--- What this exercise asks ---
[a] Using the Yaquina Head Lighthouse passage below, decide whether each statement agrees with it. (i) The keeper's quarters were built in 1873 and torn down in 1984. (ii) The lighthouse stayed closed to the public for the whole 2005–2007 renovation. (iii) Scott Gibson holds that the lighthouse was mistakenly built at Yaquina Head instead of Cape Foulweather. Answer yes or no for each and quote the words that decide it.
[b] Carry on the Yaquina Head Lighthouse passage below from its final sentence.
----- Source passage
The Yaquina Head Lighthouse first sparked to life in 1873, and the keeper's quarters was built that year as well. Those were demolished in 1984, but the Bureau of Land Management – which manages Yaquina Head – allows you to amble up the 114 steps to the top and take a peek at the wowing vistas from the point of view of the lens.

There has been considerable debate over the last 100 years or so whether Yaquina Head's lighthouse was accidentally built in the wrong place. Supposedly, the theory goes that due to some typographical error in the plans, it was built there instead of towering Cape Foulweather, about 10 miles north.

Not so, says Scott Gibson, producer of the documentary “Oregon Lights.”

“Basically, there's no reason a lighthouse as tall as Yaquina Head would need to be placed high atop Cape Foulweather where it would be in the fog line much of the time,” Gibson said.

The lighthouse underwent a major renovation from 2005 to 2007. It was closed to the public for about seven months during that period.

The exterior and the oil house at the top were repainted, and parts of the iron at the top were replaced and refurbished. The glass surrounding the lens room was replaced, and the tower roof and roofs of other buildings were repainted as well. The colors of the lighthouse were returned to its original black during the remodel.

For much of the two years, the lighthouse was covered up in giant sheets of plastic, and looked a bit like a missile silo or a massive quarantine effort.

A Wee Lighthouse Scandal

In 1910, the steamer J. Marhoffer wrecked near Depoe Bay (the boiler gave Boiler Bay its name), and the crew had an adventurous night or two in this area, including getting aid from those at the Yaquina Bay Lighthouse. A mere two years before that, one crew of a wrecked ship filed an official complaint with the lighthouse keepers for doing nothing at all.
----------
----- Collected data
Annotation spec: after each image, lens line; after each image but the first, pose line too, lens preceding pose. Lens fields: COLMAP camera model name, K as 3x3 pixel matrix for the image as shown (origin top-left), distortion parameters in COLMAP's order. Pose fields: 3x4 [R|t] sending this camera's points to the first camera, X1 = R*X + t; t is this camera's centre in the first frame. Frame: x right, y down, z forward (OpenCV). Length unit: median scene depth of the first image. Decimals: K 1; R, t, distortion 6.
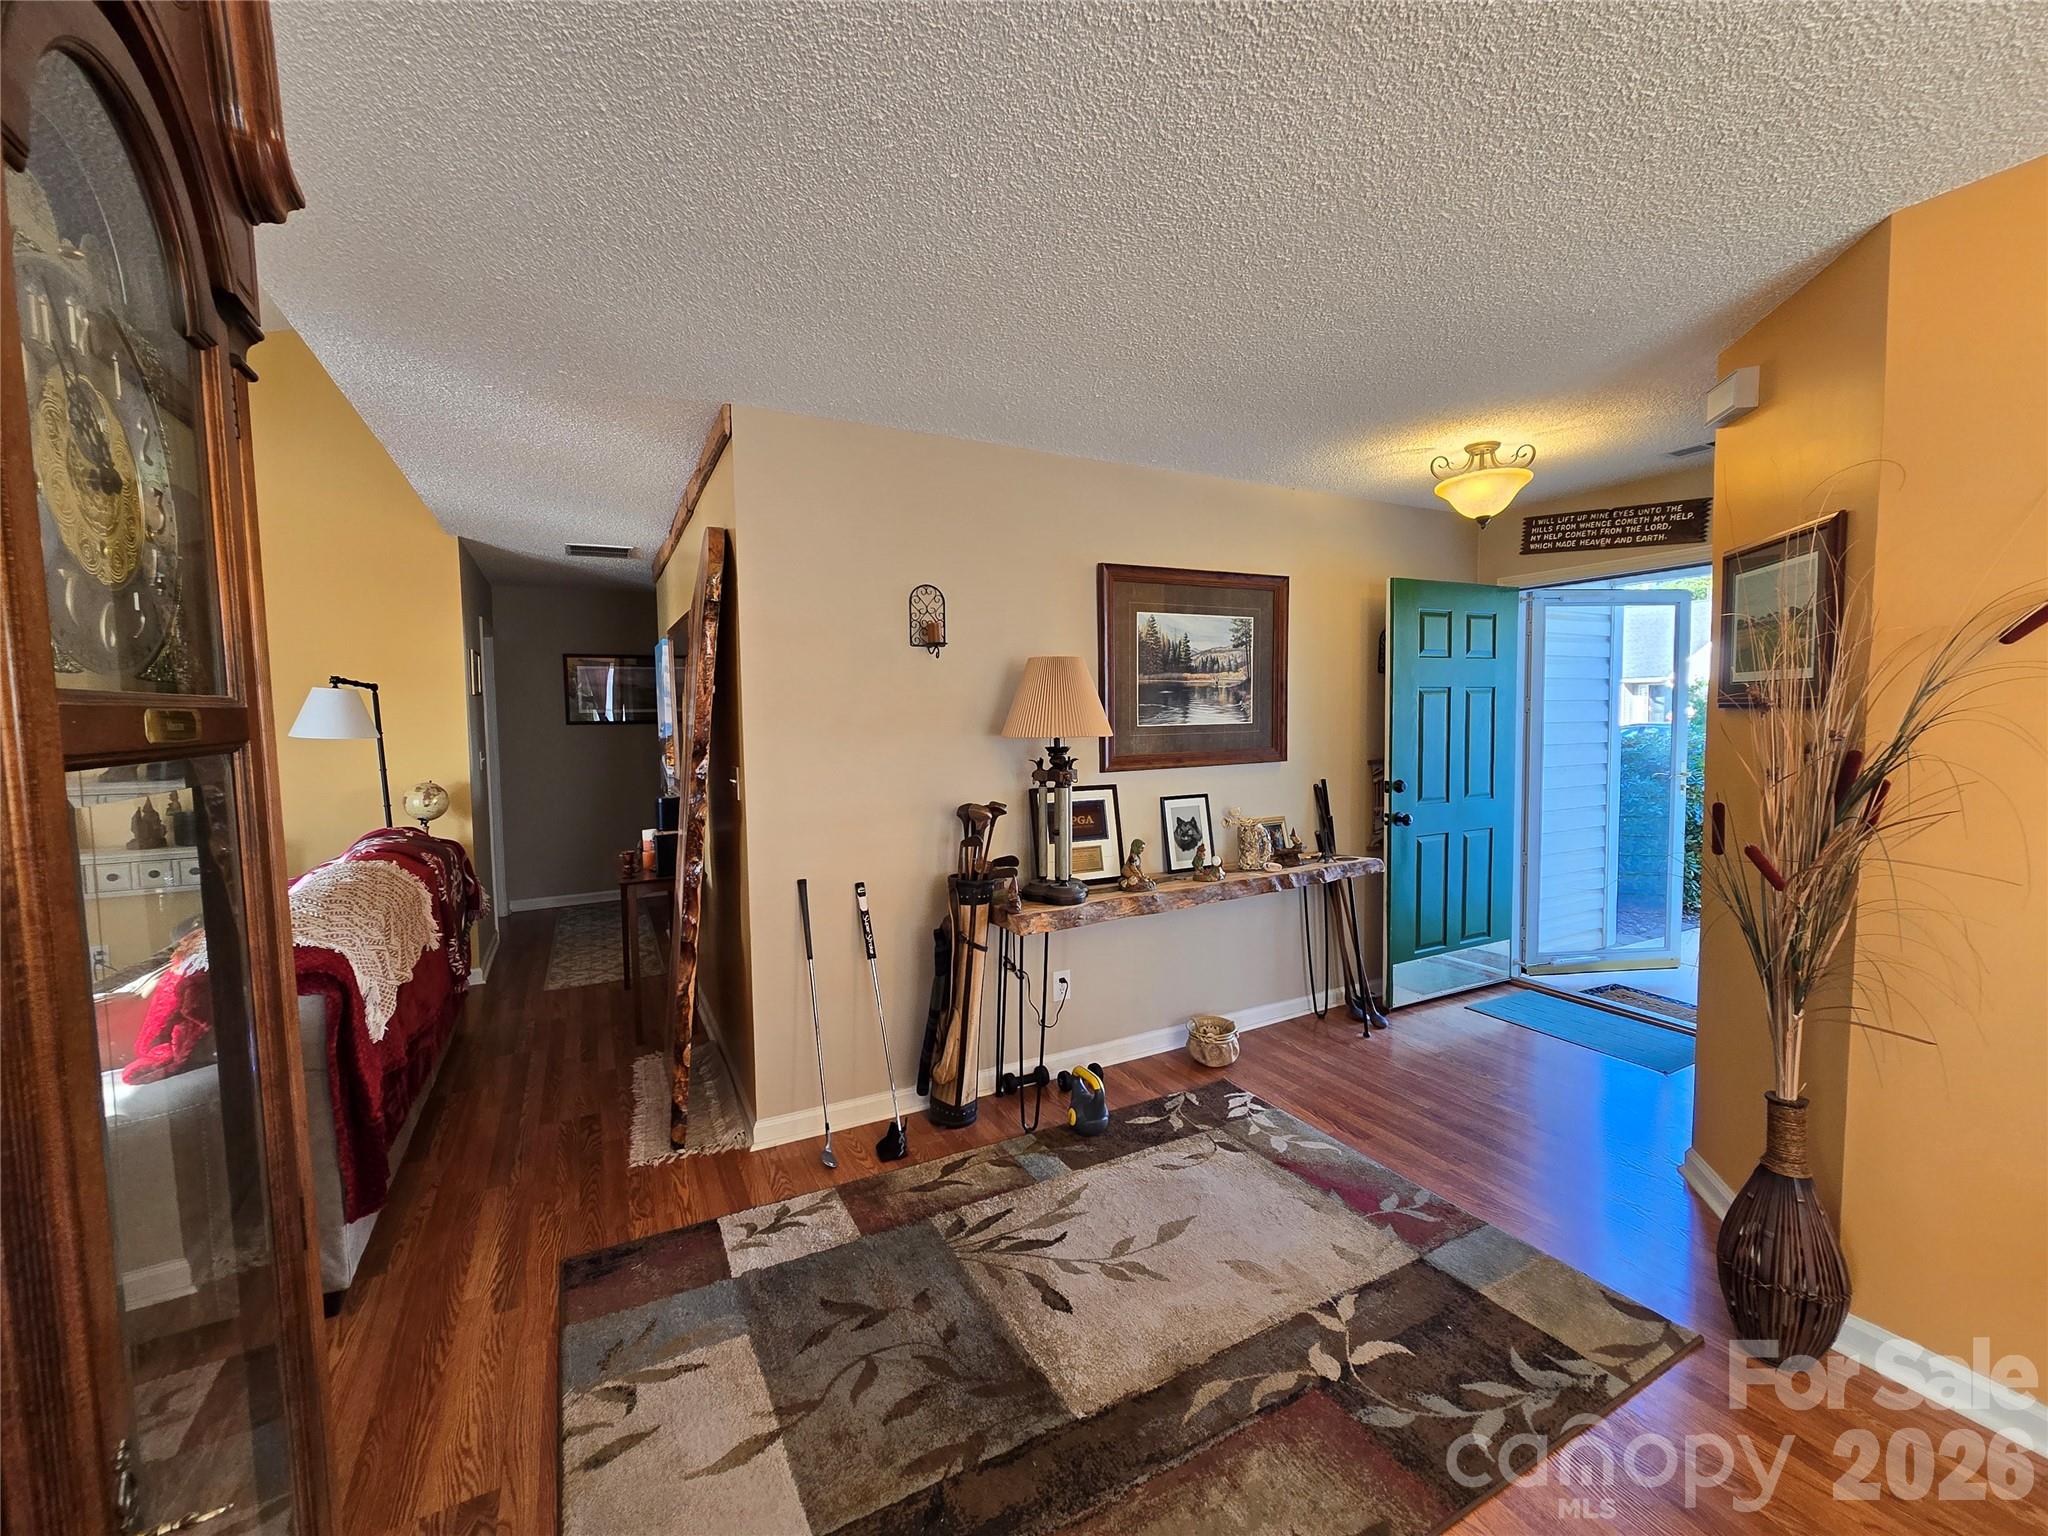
lens RADIAL K [[825.1, 0, 979.2], [0, 825.1, 740.2], [0, 0, 1]] dist [0.003265, 0.000387]
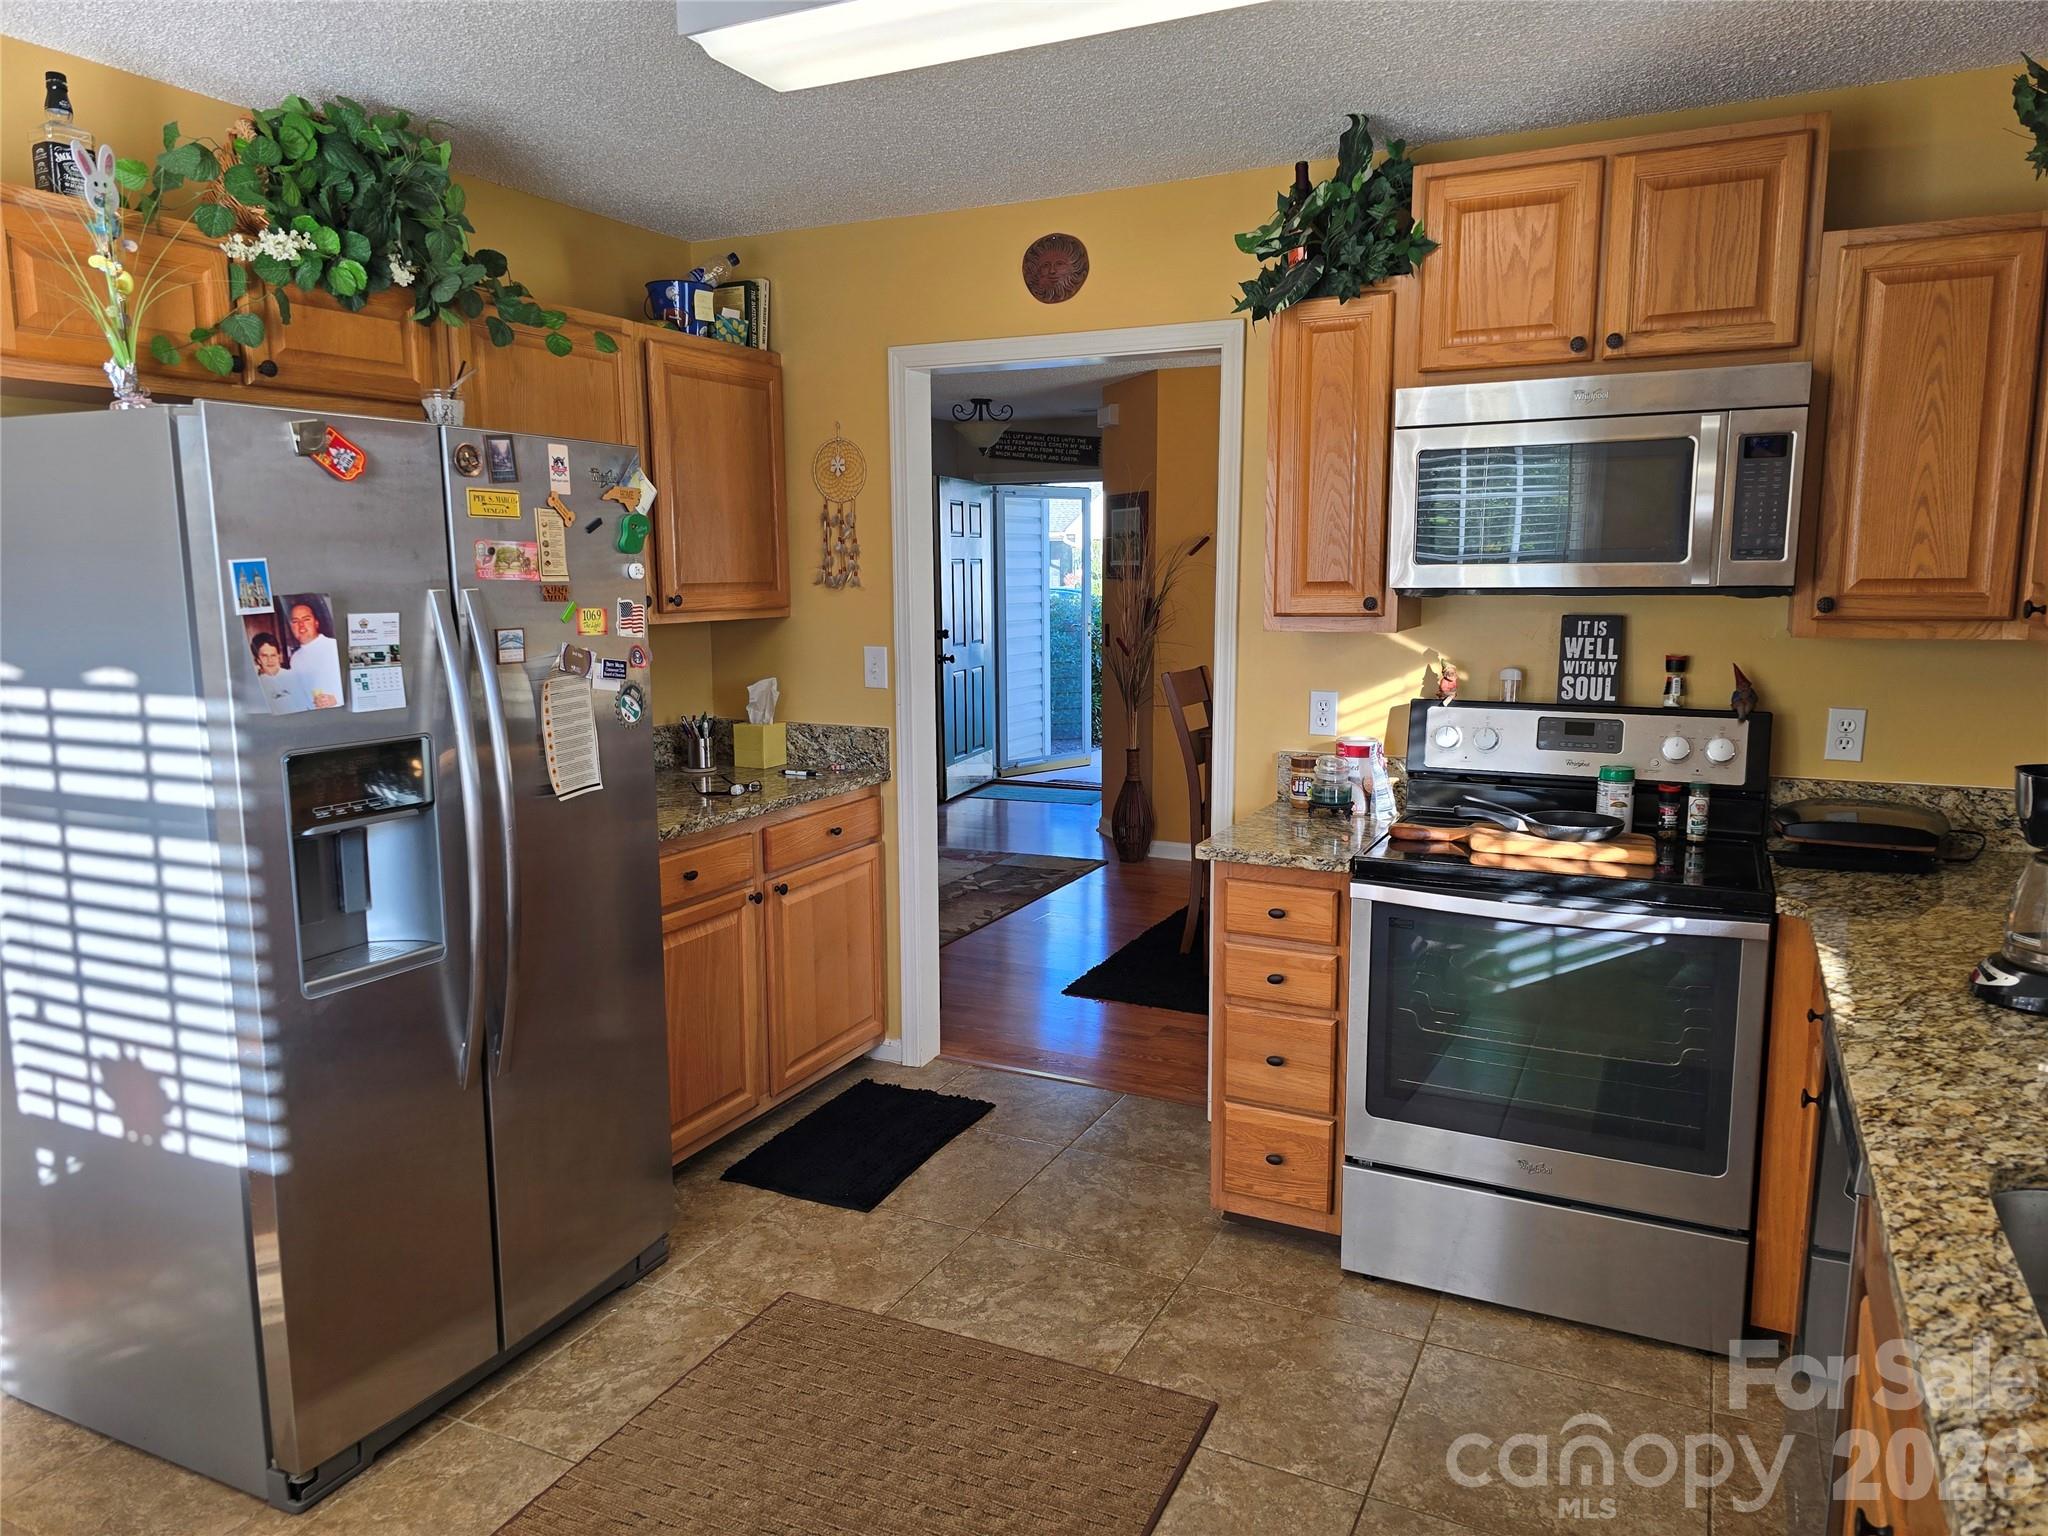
lens RADIAL K [[1389.1, 0, 1022.2], [0, 1389.1, 764.1], [0, 0, 1]] dist [0.077424, -0.001862]
pose [[0.786425, -0.087276, 0.611489, -0.852434], [0.032896, 0.994480, 0.099633, 0.040313], [-0.616809, -0.058238, 0.784955, -0.962921]]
----------
--- Your responses ---
[a]
(i) Yes: "the keeper's quarters was built that year as well. Those were demolished in 1984"
(ii) No: "It was closed to the public for about seven months during that period."
(iii) No: "Not so, says Scott Gibson"

[b]
According to newspaper reports at the time, such as The Morning Oregonian and The World (Coos Bay), the steam schooner Minnie E. Kelton wrecked offshore somewhere just north of Newport. A big storm smacked it numerous times around May 3, with eleven men drowned while trying to launch the lifeboat. Another three drowned on another boat; a fourth survived with a broken leg. A group of nine remaining crew were rescued off the ship by boats from Newport.

Within days, the crew charged the keepers of the Yaquina Bay Lighthouse with not assisting on time. They had sent out distress signals and they claim the keepers ignored them, even though crew could see them moving about the lighthouse grounds.

An investigation into the conduct of head keeper H.E. Wilson ensued, and the keepers admitted they had not seen the disabled Kelton in as timely manner as they should have. There did not seem to be a record of what came of the investigation.